Return all entries precisely as they stand, without the images.

════════════════════

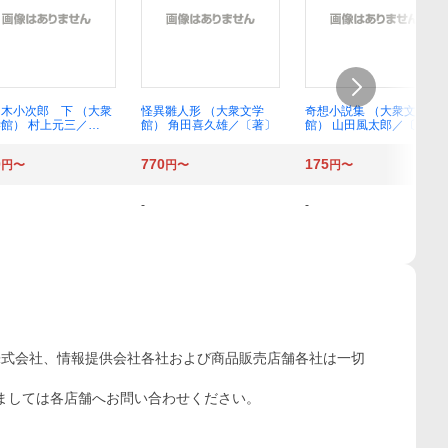
木小次郎 下 （大衆
怪異雛人形 （大衆文学
奇想小説集 （大衆文学
館） 村上元三／
館） 角田喜久雄／〔著〕
館） 山田風太郎／〔著〕
著〕
0
770
175
円〜
円〜
円〜
-
-
株式会社、情報提供会社各社および商品販売店舗各社は一切
ましては各店舗へお問い合わせください。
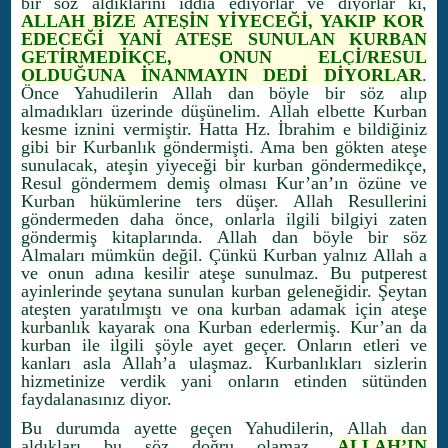
bir söz aldıklarını iddia ediyorlar ve diyorlar ki,
ALLAH BİZE ATEŞİN YİYECEĞİ, YAKIP KOR
EDECEĞİ YANİ ATEŞE SUNULAN KURBAN
GETİRMEDİKÇE, ONUN ELÇİ/RESUL
OLDUĞUNA İNANMAYIN DEDİ DİYORLAR
.
Önce Yahudilerin Allah dan böyle bir söz alıp
almadıkları üzerinde düşünelim. Allah elbette Kurban
kesme iznini vermiştir. Hatta Hz. İbrahim e bildiğiniz
gibi bir Kurbanlık göndermişti. Ama ben gökten ateşe
sunulacak, ateşin yiyeceği bir kurban göndermedikçe,
Resul göndermem demiş olması Kur’an’ın özüne ve
Kurban hükümlerine ters düşer. Allah Resullerini
göndermeden daha önce, onlarla ilgili bilgiyi zaten
göndermiş kitaplarında. Allah dan böyle bir söz
Almaları mümkün değil. Çünkü Kurban yalnız Allah a
ve onun adına kesilir ateşe sunulmaz. Bu putperest
ayinlerinde şeytana sunulan kurban geleneğidir. Şeytan
ateşten yaratılmıştı ve ona kurban adamak için ateşe
kurbanlık kayarak ona Kurban ederlermiş. Kur’an da
kurban ile ilgili şöyle ayet geçer. Onların etleri ve
kanları asla Allah’a ulaşmaz. Kurbanlıkları sizlerin
hizmetinize verdik yani onların etinden sütünden
faydalanasınız diyor.
Bu durumda ayette geçen Yahudilerin, Allah dan
aldıkları bu söz doğru olamaz.
ALLAH’IN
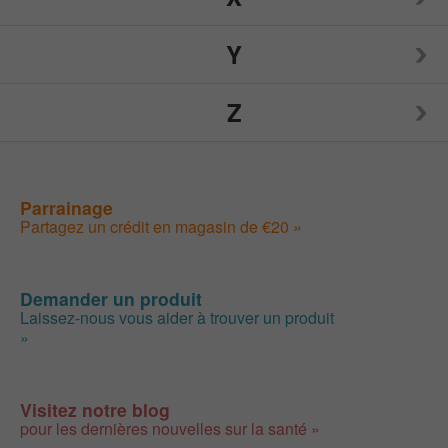
Nutrition Now
Source Naturals
TIGI
Y
Weider
Spry
Toms of Maine
Z
Weleda
Yogi
Sunwarrior
Traditional Medicinals
Wellements
Yumearth Organics
ZAND
Parrainage
Swanson
Tylenol
Woodstock
Partagez un crédit en magasin de €20 »
Zhou
SweetLeaf
Zyrtec
Demander un produit
Laissez-nous vous aider à trouver un produit
»
Visitez notre blog
pour les dernières nouvelles sur la santé »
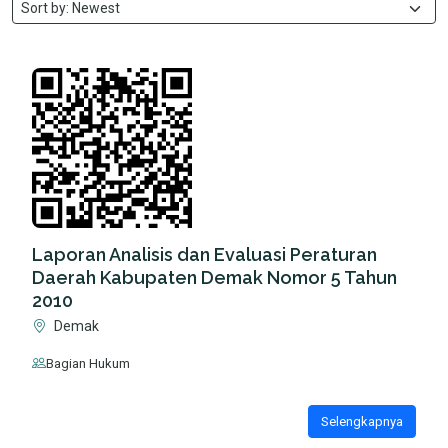
Laporan Analisis dan Evaluasi Peraturan
Daerah Kabupaten Demak Nomor 5 Tahun
2010
Demak
Bagian Hukum
Selengkapnya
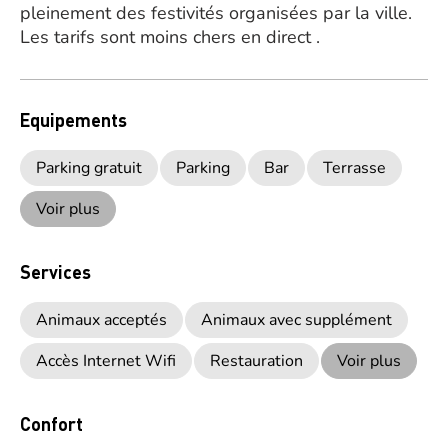
pleinement des festivités organisées par la ville.
Les tarifs sont moins chers en direct .
Equipements
Parking gratuit
Parking
Bar
Terrasse
Voir plus
Services
Animaux acceptés
Animaux avec supplément
Accès Internet Wifi
Restauration
Voir plus
Confort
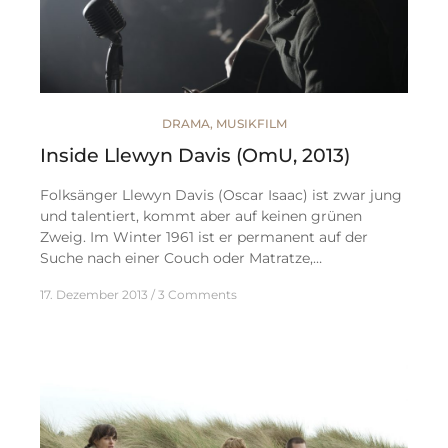
DRAMA
,
MUSIKFILM
Inside Llewyn Davis (OmU, 2013)
Folksänger Llewyn Davis (Oscar Isaac) ist zwar jung
und talentiert, kommt aber auf keinen grünen
Zweig. Im Winter 1961 ist er permanent auf der
Suche nach einer Couch oder Matratze,…
17. Dezember 2013
3 Comments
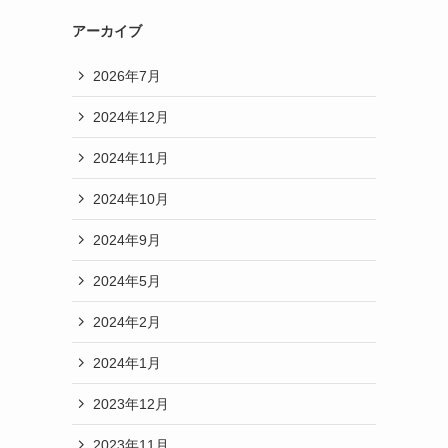
アーカイブ
2026年7月
2024年12月
2024年11月
2024年10月
2024年9月
2024年5月
2024年2月
2024年1月
2023年12月
2023年11月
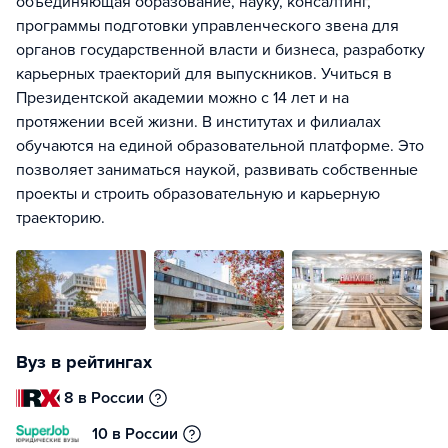
объединяющая образование, науку, консалтинг,
программы подготовки управленческого звена для
органов государственной власти и бизнеса, разработку
карьерных траекторий для выпускников. Учиться в
Президентской академии можно с 14 лет и на
протяжении всей жизни. В институтах и филиалах
обучаются на единой образовательной платформе. Это
позволяет заниматься наукой, развивать собственные
проекты и строить образовательную и карьерную
траекторию.
Вуз в рейтингах
8 в России
10 в России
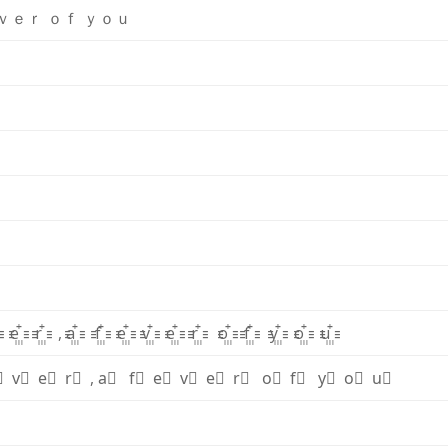
ｖ
ｅ
ｒ
ｏ
ｆ
ｙ
ｏ
ｕ
꙲
e꙲
r꙲
,
a꙲
f꙲
e꙲
v꙲
e꙲
r꙲
o꙲
f꙲
y꙲
o꙲
u꙲
⃫
v⃫
e⃫
r⃫
,
a⃫
f⃫
e⃫
v⃫
e⃫
r⃫
o⃫
f⃫
y⃫
o⃫
u⃫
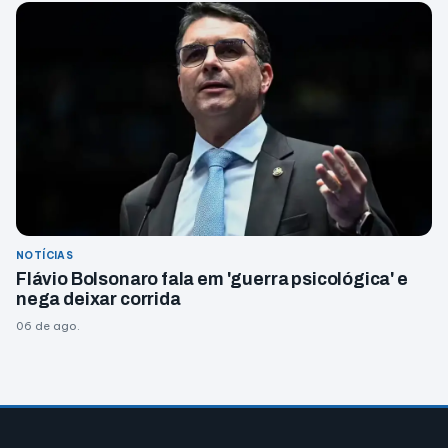
NOTÍCIAS
Flávio Bolsonaro fala em 'guerra psicológica' e
nega deixar corrida
06 de ago.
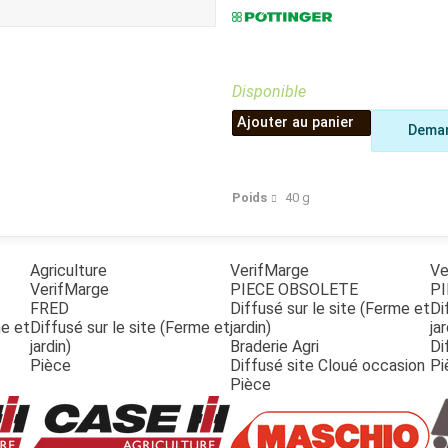
Benne
Sécateur
Plateau
Perche sécateur
Remorque bagagere
Tronçonneuse
Bineuse
Disponible
Accessoires
Ajouter au panier
Deman
Poids
40
g
Agriculture
VerifMarge
Ve
VerifMarge
PIECE OBSOLETE
PI
FRED
Diffusé sur le site (Ferme et
Di
me et
Diffusé sur le site (Ferme et
jardin)
jar
jardin)
Braderie Agri
Di
Pièce
Diffusé site Cloué occasion
Pi
Pièce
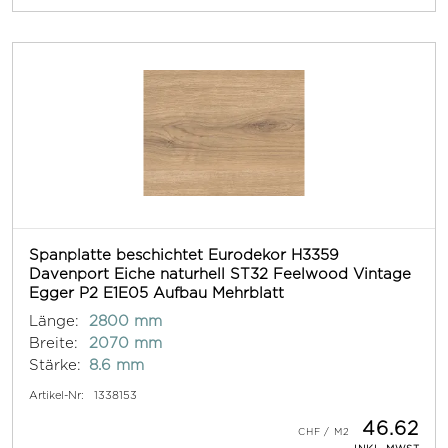
Spanplatte beschichtet Eurodekor H3359
Davenport Eiche naturhell ST32 Feelwood Vintage
Egger P2 E1E05 Aufbau Mehrblatt
Länge:
2800 mm
Breite:
2070 mm
Stärke:
8.6 mm
Artikel-Nr:
1338153
46.62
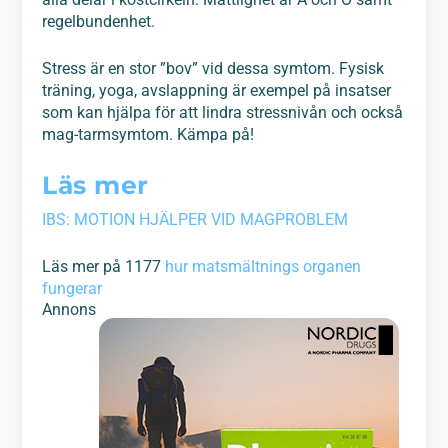
regelbundenhet.
Stress är en stor ”bov” vid dessa symtom. Fysisk
träning, yoga, avslappning är exempel på insatser
som kan hjälpa för att lindra stressnivån och också
mag-tarmsymtom. Kämpa på!
Läs mer
IBS: MOTION HJÄLPER VID MAGPROBLEM
Läs mer på 1177
hur matsmältnings organen
fungerar
Annons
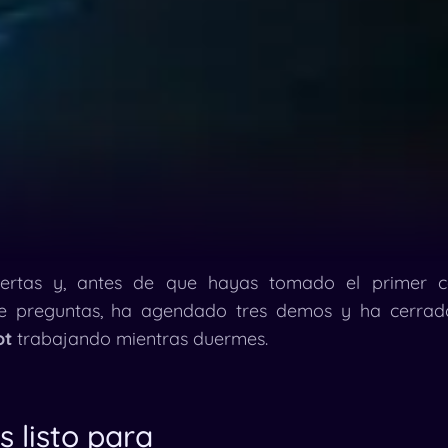
ertas y, antes de que hayas tomado el primer 
te preguntas, ha agendado tres demos y ha cerrad
ot
trabajando mientras duermes.
s listo para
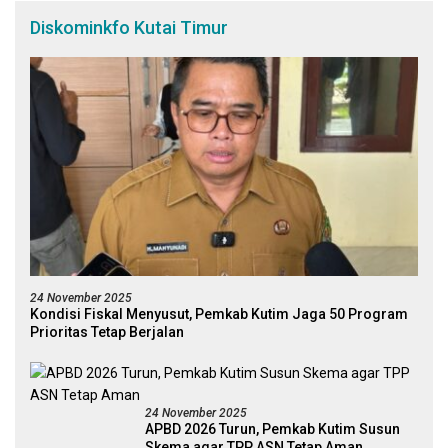
Diskominkfo Kutai Timur
24 November 2025
Kondisi Fiskal Menyusut, Pemkab Kutim Jaga 50 Program
Prioritas Tetap Berjalan
24 November 2025
APBD 2026 Turun, Pemkab Kutim Susun
Skema agar TPP ASN Tetap Aman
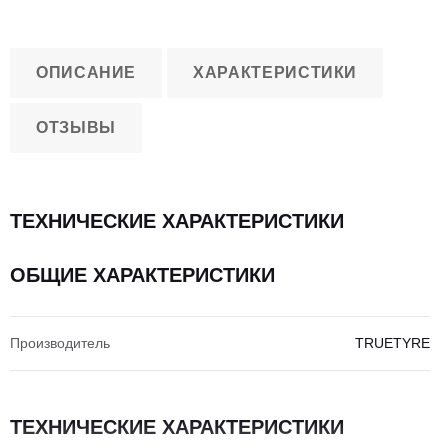
ОПИСАНИЕ
ХАРАКТЕРИСТИКИ
ОТЗЫВЫ
ТЕХНИЧЕСКИЕ ХАРАКТЕРИСТИКИ
ОБЩИЕ ХАРАКТЕРИСТИКИ
Производитель
TRUETYRE
ТЕХНИЧЕСКИЕ ХАРАКТЕРИСТИКИ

════════════════════

RESPONSE BELOW:
木小次郎 下 （大衆
怪異雛人形 （大衆文学
奇想小説集 （大衆文学
館） 村上元三／
館） 角田喜久雄／〔著〕
館） 山田風太郎／〔著〕
著〕
0
770
175
円〜
円〜
円〜
-
-
株式会社、情報提供会社各社および商品販売店舗各社は一切
ましては各店舗へお問い合わせください。
bir söz aldıklarını iddia ediyorlar ve diyorlar ki,
ALLAH BİZE ATEŞİN YİYECEĞİ, YAKIP KOR
EDECEĞİ YANİ ATEŞE SUNULAN KURBAN
GETİRMEDİKÇE, ONUN ELÇİ/RESUL
OLDUĞUNA İNANMAYIN DEDİ DİYORLAR
.
Önce Yahudilerin Allah dan böyle bir söz alıp
almadıkları üzerinde düşünelim. Allah elbette Kurban
kesme iznini vermiştir. Hatta Hz. İbrahim e bildiğiniz
gibi bir Kurbanlık göndermişti. Ama ben gökten ateşe
sunulacak, ateşin yiyeceği bir kurban göndermedikçe,
Resul göndermem demiş olması Kur’an’ın özüne ve
Kurban hükümlerine ters düşer. Allah Resullerini
göndermeden daha önce, onlarla ilgili bilgiyi zaten
göndermiş kitaplarında. Allah dan böyle bir söz
Almaları mümkün değil. Çünkü Kurban yalnız Allah a
ve onun adına kesilir ateşe sunulmaz. Bu putperest
ayinlerinde şeytana sunulan kurban geleneğidir. Şeytan
ateşten yaratılmıştı ve ona kurban adamak için ateşe
kurbanlık kayarak ona Kurban ederlermiş. Kur’an da
kurban ile ilgili şöyle ayet geçer. Onların etleri ve
kanları asla Allah’a ulaşmaz. Kurbanlıkları sizlerin
hizmetinize verdik yani onların etinden sütünden
faydalanasınız diyor.
Bu durumda ayette geçen Yahudilerin, Allah dan
aldıkları bu söz doğru olamaz.
ALLAH’IN
Nutrition Now
Source Naturals
TIGI
Y
Weider
Spry
Toms of Maine
Z
Weleda
Yogi
Sunwarrior
Traditional Medicinals
Wellements
Yumearth Organics
ZAND
Parrainage
Swanson
Tylenol
Woodstock
Partagez un crédit en magasin de €20 »
Zhou
SweetLeaf
Zyrtec
Demander un produit
Laissez-nous vous aider à trouver un produit
»
Visitez notre blog
pour les dernières nouvelles sur la santé »
Laporan Analisis dan Evaluasi Peraturan
Daerah Kabupaten Demak Nomor 5 Tahun
2010
Demak
Bagian Hukum
Selengkapnya
pleinement des festivités organisées par la ville.
Les tarifs sont moins chers en direct .
Equipements
Parking gratuit
Parking
Bar
Terrasse
Voir plus
Services
Animaux acceptés
Animaux avec supplément
Accès Internet Wifi
Restauration
Voir plus
Confort
DRAMA
,
MUSIKFILM
Inside Llewyn Davis (OmU, 2013)
Folksänger Llewyn Davis (Oscar Isaac) ist zwar jung
und talentiert, kommt aber auf keinen grünen
Zweig. Im Winter 1961 ist er permanent auf der
Suche nach einer Couch oder Matratze,…
17. Dezember 2013
3 Comments
アーカイブ
2026年7月
2024年12月
2024年11月
2024年10月
2024年9月
2024年5月
2024年2月
2024年1月
2023年12月
2023年11月
объединяющая образование, науку, консалтинг,
программы подготовки управленческого звена для
органов государственной власти и бизнеса, разработку
карьерных траекторий для выпускников. Учиться в
Президентской академии можно с 14 лет и на
протяжении всей жизни. В институтах и филиалах
обучаются на единой образовательной платформе. Это
позволяет заниматься наукой, развивать собственные
проекты и строить образовательную и карьерную
траекторию.
Вуз в рейтингах
8 в России
10 в России
ｖ
ｅ
ｒ
ｏ
ｆ
ｙ
ｏ
ｕ
꙲
e꙲
r꙲
,
a꙲
f꙲
e꙲
v꙲
e꙲
r꙲
o꙲
f꙲
y꙲
o꙲
u꙲
⃫
v⃫
e⃫
r⃫
,
a⃫
f⃫
e⃫
v⃫
e⃫
r⃫
o⃫
f⃫
y⃫
o⃫
u⃫
NOTÍCIAS
Flávio Bolsonaro fala em 'guerra psicológica' e
nega deixar corrida
06 de ago.
Benne
Sécateur
Plateau
Perche sécateur
Remorque bagagere
Tronçonneuse
Bineuse
Disponible
Accessoires
Ajouter au panier
Deman
Poids
40
g
Agriculture
VerifMarge
Ve
VerifMarge
PIECE OBSOLETE
PI
FRED
Diffusé sur le site (Ferme et
Di
me et
Diffusé sur le site (Ferme et
jardin)
jar
jardin)
Braderie Agri
Di
Pièce
Diffusé site Cloué occasion
Pi
Pièce
Spanplatte beschichtet Eurodekor H3359
Davenport Eiche naturhell ST32 Feelwood Vintage
Egger P2 E1E05 Aufbau Mehrblatt
Länge:
2800 mm
Breite:
2070 mm
Stärke:
8.6 mm
Artikel-Nr:
1338153
46.62
regelbundenhet.
Stress är en stor ”bov” vid dessa symtom. Fysisk
träning, yoga, avslappning är exempel på insatser
som kan hjälpa för att lindra stressnivån och också
mag-tarmsymtom. Kämpa på!
Läs mer
IBS: MOTION HJÄLPER VID MAGPROBLEM
Läs mer på 1177
hur matsmältnings organen
fungerar
Annons
ertas y, antes de que hayas tomado el primer 
te preguntas, ha agendado tres demos y ha cerrad
ot
trabajando mientras duermes.
s listo para
Diskominkfo Kutai Timur
24 November 2025
Kondisi Fiskal Menyusut, Pemkab Kutim Jaga 50 Program
Prioritas Tetap Berjalan
24 November 2025
APBD 2026 Turun, Pemkab Kutim Susun
Skema agar TPP ASN Tetap Aman
ОПИСАНИЕ
ХАРАКТЕРИСТИКИ
ОТЗЫВЫ
ТЕХНИЧЕСКИЕ ХАРАКТЕРИСТИКИ
ОБЩИЕ ХАРАКТЕРИСТИКИ
Производитель
TRUETYRE
ТЕХНИЧЕСКИЕ ХАРАКТЕРИСТИКИ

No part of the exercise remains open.